Similarly, the interpretation of white Southerners' attitudes toward slavery was summed up in a section entitled, "Masters and Slaves: Profits and Paternalism," which, through artifacts and audios from the ex-slave narratives, discussed punishment, miscegenation, the selling of slaves, and the abuse of African Americans by masters. This section at the end of the exhibit provided the only discussion of the slave/master relationship, but did not adequately emphasize the extensive interaction between these two parties. This section did not consider the work of Eugene Genovese, Mechal Sobel, and others who see a complex cultural interplay between whites and blacks, masters and slaves. When the curator and one of the consultants were asked at the exhibition symposium about the problem of presenting everyday contact and cultural interaction between masters and slaves, the curator responded that this was difficult to do in an exhibition and that some of this interpretation had to be carried out by the public programs connected to the exhibit, which include interpretation of servants in the White House of the Confederacy. The public programs, one of the more extensive and rich aspects of the exhibition, included actors portraying slaves, a camp for schoolchildren emphasizing African traditions, and programs at slavery-related sites in Richmond, such as the city's vast slave market. The medium of conveying historical information has to be able to handle the message, and the use of public programs for this topic was a good choice. Nevertheless, it would have been useful to have access to those programs in the exhibit, perhaps through video, and the label copy should have at least discussed the day-to-day contact and the merging of black and white culture in the American South.

In 1989, James Horton and Spencer Crew surveyed the field of African-American interpretation in museums, and mentioned the efforts of the Museum of the Confederacy in planning the exhibition under discussion. They noted that the curator was not a member of the permanent staff and cautioned that, "A temporary exhibit may not have a long-term effect on museum exhibition policy."4 I share these concerns. The real challenge to the Museum of the Confederacy is to continue to improve and incorporate the history they have presented in Before Freedom Came into their permanent galleries on the Civil War and the interpretation of the White House of the Confederacy. By viewing African-American history in the larger context of the coming of the Civil War, American race relations, and Southern culture, the Museum of the Confederacy could provide a continuous story in their changing and permanent exhibits.

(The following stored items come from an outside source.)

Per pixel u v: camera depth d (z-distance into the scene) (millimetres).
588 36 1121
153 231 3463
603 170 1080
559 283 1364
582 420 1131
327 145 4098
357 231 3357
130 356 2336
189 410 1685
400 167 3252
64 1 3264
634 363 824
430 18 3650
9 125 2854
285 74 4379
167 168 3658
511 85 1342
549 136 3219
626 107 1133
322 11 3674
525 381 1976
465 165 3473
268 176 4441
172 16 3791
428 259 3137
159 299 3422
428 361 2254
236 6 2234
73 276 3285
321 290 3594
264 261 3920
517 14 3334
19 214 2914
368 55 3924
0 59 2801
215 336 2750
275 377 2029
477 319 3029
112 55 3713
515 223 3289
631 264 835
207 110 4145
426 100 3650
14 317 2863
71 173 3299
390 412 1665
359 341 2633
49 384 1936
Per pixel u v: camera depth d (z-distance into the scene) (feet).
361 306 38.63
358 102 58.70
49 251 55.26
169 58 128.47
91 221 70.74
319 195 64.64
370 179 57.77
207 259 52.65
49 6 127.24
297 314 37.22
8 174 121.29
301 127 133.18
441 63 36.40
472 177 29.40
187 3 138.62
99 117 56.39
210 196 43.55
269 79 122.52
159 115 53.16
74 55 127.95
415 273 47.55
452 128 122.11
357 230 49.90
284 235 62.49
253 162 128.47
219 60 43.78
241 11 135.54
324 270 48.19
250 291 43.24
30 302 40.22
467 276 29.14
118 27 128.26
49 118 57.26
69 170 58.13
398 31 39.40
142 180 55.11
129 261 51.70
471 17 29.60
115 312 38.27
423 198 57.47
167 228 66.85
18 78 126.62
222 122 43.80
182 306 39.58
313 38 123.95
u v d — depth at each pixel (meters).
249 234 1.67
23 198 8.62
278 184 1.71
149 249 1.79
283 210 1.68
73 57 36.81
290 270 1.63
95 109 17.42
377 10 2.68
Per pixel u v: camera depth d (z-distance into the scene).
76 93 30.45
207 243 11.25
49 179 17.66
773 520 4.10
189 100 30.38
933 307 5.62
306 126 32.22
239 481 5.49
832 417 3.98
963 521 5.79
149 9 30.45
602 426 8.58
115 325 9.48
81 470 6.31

Before Freedom Came was curated by Kym S. Rice at the Museum of the Confederacy. It has subsequently been shown at the McKissick Museum in Columbia, South Carolina, and will continue at the National Afro-American Museum and Cultural Center in Wilberforce, Ohio, through the end of June.

Notes

1. Quoted in "Chilling Chapter on Slavery Finally Taught at Rebel Museum," Atlanta Journal-Constitution, September 8, 1991.

2. David Brion Davis, Slavery and Human Progress (New York and Oxford: Oxford University Press, 1984), p. 52.

3. Peter Kolchin, "Reevaluating the Antebellum Slave Community: A Comparative Perspective," Journal of American History 70, no. 3 (Dec. 1983).

4. James Oliver Horton and Spencer R. Crew, "Afro-Americans and Museums: Towards a Policy of Inclusion," in Warren Leon and Roy Rosenzweig, History Museums in the United States: A Critical Assessment (1989).

—Gregg D. Kimball is a historian at the Valentine Museum, Richmond, Virginia.